◆ **Records provided**
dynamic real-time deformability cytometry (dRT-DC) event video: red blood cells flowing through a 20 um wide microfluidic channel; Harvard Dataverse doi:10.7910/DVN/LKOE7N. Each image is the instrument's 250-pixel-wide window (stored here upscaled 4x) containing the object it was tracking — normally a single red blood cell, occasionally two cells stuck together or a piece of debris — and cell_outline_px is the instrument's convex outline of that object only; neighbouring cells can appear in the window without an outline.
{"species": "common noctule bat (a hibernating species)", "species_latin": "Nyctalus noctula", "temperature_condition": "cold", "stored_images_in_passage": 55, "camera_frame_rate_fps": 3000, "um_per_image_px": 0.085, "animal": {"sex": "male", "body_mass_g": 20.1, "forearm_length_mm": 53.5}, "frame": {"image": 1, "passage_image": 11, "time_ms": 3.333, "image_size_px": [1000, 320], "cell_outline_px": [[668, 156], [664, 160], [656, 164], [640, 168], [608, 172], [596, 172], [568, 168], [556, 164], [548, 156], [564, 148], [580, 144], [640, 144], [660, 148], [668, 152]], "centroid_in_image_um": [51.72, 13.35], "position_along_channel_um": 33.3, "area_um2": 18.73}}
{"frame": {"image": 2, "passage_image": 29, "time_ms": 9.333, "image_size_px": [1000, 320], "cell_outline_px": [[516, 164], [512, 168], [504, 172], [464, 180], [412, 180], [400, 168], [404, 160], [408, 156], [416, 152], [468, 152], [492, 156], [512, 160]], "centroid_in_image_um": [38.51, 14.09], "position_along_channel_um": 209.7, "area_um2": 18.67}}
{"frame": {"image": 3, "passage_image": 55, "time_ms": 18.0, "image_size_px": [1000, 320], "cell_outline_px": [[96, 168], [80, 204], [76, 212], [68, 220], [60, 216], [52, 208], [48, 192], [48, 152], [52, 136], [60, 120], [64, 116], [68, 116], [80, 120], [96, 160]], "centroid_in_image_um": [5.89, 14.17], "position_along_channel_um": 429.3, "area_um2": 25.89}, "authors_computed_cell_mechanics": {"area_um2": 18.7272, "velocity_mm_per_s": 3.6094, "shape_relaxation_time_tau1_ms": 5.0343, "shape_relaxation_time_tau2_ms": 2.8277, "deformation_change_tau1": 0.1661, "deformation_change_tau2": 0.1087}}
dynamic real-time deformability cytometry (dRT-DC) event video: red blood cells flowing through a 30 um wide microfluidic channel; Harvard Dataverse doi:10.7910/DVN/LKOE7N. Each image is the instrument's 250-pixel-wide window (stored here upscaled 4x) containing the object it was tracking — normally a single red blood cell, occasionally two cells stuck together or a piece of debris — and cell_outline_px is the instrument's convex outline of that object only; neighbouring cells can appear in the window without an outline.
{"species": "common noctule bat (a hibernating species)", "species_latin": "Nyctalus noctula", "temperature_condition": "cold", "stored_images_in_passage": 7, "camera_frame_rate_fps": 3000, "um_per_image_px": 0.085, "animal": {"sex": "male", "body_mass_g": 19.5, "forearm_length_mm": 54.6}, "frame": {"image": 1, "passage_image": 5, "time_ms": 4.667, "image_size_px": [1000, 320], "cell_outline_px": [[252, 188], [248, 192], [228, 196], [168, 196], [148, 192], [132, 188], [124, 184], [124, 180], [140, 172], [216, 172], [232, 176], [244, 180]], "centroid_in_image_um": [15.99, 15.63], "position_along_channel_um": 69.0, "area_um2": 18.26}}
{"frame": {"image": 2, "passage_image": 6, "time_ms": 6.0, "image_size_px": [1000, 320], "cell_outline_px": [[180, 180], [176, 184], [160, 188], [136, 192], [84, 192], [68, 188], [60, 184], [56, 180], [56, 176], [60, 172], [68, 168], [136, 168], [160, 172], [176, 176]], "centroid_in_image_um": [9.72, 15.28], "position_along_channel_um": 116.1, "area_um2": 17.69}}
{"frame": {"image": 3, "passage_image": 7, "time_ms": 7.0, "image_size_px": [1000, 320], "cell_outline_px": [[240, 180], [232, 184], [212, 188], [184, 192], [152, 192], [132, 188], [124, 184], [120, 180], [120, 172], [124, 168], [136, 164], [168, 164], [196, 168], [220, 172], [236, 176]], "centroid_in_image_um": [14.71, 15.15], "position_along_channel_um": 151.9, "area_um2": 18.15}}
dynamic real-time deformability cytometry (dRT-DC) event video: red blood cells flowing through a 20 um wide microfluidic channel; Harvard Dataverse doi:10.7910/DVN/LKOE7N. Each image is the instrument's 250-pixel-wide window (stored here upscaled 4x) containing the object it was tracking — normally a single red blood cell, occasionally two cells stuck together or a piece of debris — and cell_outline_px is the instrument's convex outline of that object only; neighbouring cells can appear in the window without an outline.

◆ **What you have to do**
Repeat the records above exactly, leaving none out.

◆ **Solution below**
dynamic real-time deformability cytometry (dRT-DC) event video: red blood cells flowing through a 20 um wide microfluidic channel; Harvard Dataverse doi:10.7910/DVN/LKOE7N. Each image is the instrument's 250-pixel-wide window (stored here upscaled 4x) containing the object it was tracking — normally a single red blood cell, occasionally two cells stuck together or a piece of debris — and cell_outline_px is the instrument's convex outline of that object only; neighbouring cells can appear in the window without an outline.
{"species": "common noctule bat (a hibernating species)", "species_latin": "Nyctalus noctula", "temperature_condition": "cold", "stored_images_in_passage": 55, "camera_frame_rate_fps": 3000, "um_per_image_px": 0.085, "animal": {"sex": "male", "body_mass_g": 20.1, "forearm_length_mm": 53.5}, "frame": {"image": 1, "passage_image": 11, "time_ms": 3.333, "image_size_px": [1000, 320], "cell_outline_px": [[668, 156], [664, 160], [656, 164], [640, 168], [608, 172], [596, 172], [568, 168], [556, 164], [548, 156], [564, 148], [580, 144], [640, 144], [660, 148], [668, 152]], "centroid_in_image_um": [51.72, 13.35], "position_along_channel_um": 33.3, "area_um2": 18.73}}
{"frame": {"image": 2, "passage_image": 29, "time_ms": 9.333, "image_size_px": [1000, 320], "cell_outline_px": [[516, 164], [512, 168], [504, 172], [464, 180], [412, 180], [400, 168], [404, 160], [408, 156], [416, 152], [468, 152], [492, 156], [512, 160]], "centroid_in_image_um": [38.51, 14.09], "position_along_channel_um": 209.7, "area_um2": 18.67}}
{"frame": {"image": 3, "passage_image": 55, "time_ms": 18.0, "image_size_px": [1000, 320], "cell_outline_px": [[96, 168], [80, 204], [76, 212], [68, 220], [60, 216], [52, 208], [48, 192], [48, 152], [52, 136], [60, 120], [64, 116], [68, 116], [80, 120], [96, 160]], "centroid_in_image_um": [5.89, 14.17], "position_along_channel_um": 429.3, "area_um2": 25.89}, "authors_computed_cell_mechanics": {"area_um2": 18.7272, "velocity_mm_per_s": 3.6094, "shape_relaxation_time_tau1_ms": 5.0343, "shape_relaxation_time_tau2_ms": 2.8277, "deformation_change_tau1": 0.1661, "deformation_change_tau2": 0.1087}}
dynamic real-time deformability cytometry (dRT-DC) event video: red blood cells flowing through a 30 um wide microfluidic channel; Harvard Dataverse doi:10.7910/DVN/LKOE7N. Each image is the instrument's 250-pixel-wide window (stored here upscaled 4x) containing the object it was tracking — normally a single red blood cell, occasionally two cells stuck together or a piece of debris — and cell_outline_px is the instrument's convex outline of that object only; neighbouring cells can appear in the window without an outline.
{"species": "common noctule bat (a hibernating species)", "species_latin": "Nyctalus noctula", "temperature_condition": "cold", "stored_images_in_passage": 7, "camera_frame_rate_fps": 3000, "um_per_image_px": 0.085, "animal": {"sex": "male", "body_mass_g": 19.5, "forearm_length_mm": 54.6}, "frame": {"image": 1, "passage_image": 5, "time_ms": 4.667, "image_size_px": [1000, 320], "cell_outline_px": [[252, 188], [248, 192], [228, 196], [168, 196], [148, 192], [132, 188], [124, 184], [124, 180], [140, 172], [216, 172], [232, 176], [244, 180]], "centroid_in_image_um": [15.99, 15.63], "position_along_channel_um": 69.0, "area_um2": 18.26}}
{"frame": {"image": 2, "passage_image": 6, "time_ms": 6.0, "image_size_px": [1000, 320], "cell_outline_px": [[180, 180], [176, 184], [160, 188], [136, 192], [84, 192], [68, 188], [60, 184], [56, 180], [56, 176], [60, 172], [68, 168], [136, 168], [160, 172], [176, 176]], "centroid_in_image_um": [9.72, 15.28], "position_along_channel_um": 116.1, "area_um2": 17.69}}
{"frame": {"image": 3, "passage_image": 7, "time_ms": 7.0, "image_size_px": [1000, 320], "cell_outline_px": [[240, 180], [232, 184], [212, 188], [184, 192], [152, 192], [132, 188], [124, 184], [120, 180], [120, 172], [124, 168], [136, 164], [168, 164], [196, 168], [220, 172], [236, 176]], "centroid_in_image_um": [14.71, 15.15], "position_along_channel_um": 151.9, "area_um2": 18.15}}
dynamic real-time deformability cytometry (dRT-DC) event video: red blood cells flowing through a 20 um wide microfluidic channel; Harvard Dataverse doi:10.7910/DVN/LKOE7N. Each image is the instrument's 250-pixel-wide window (stored here upscaled 4x) containing the object it was tracking — normally a single red blood cell, occasionally two cells stuck together or a piece of debris — and cell_outline_px is the instrument's convex outline of that object only; neighbouring cells can appear in the window without an outline.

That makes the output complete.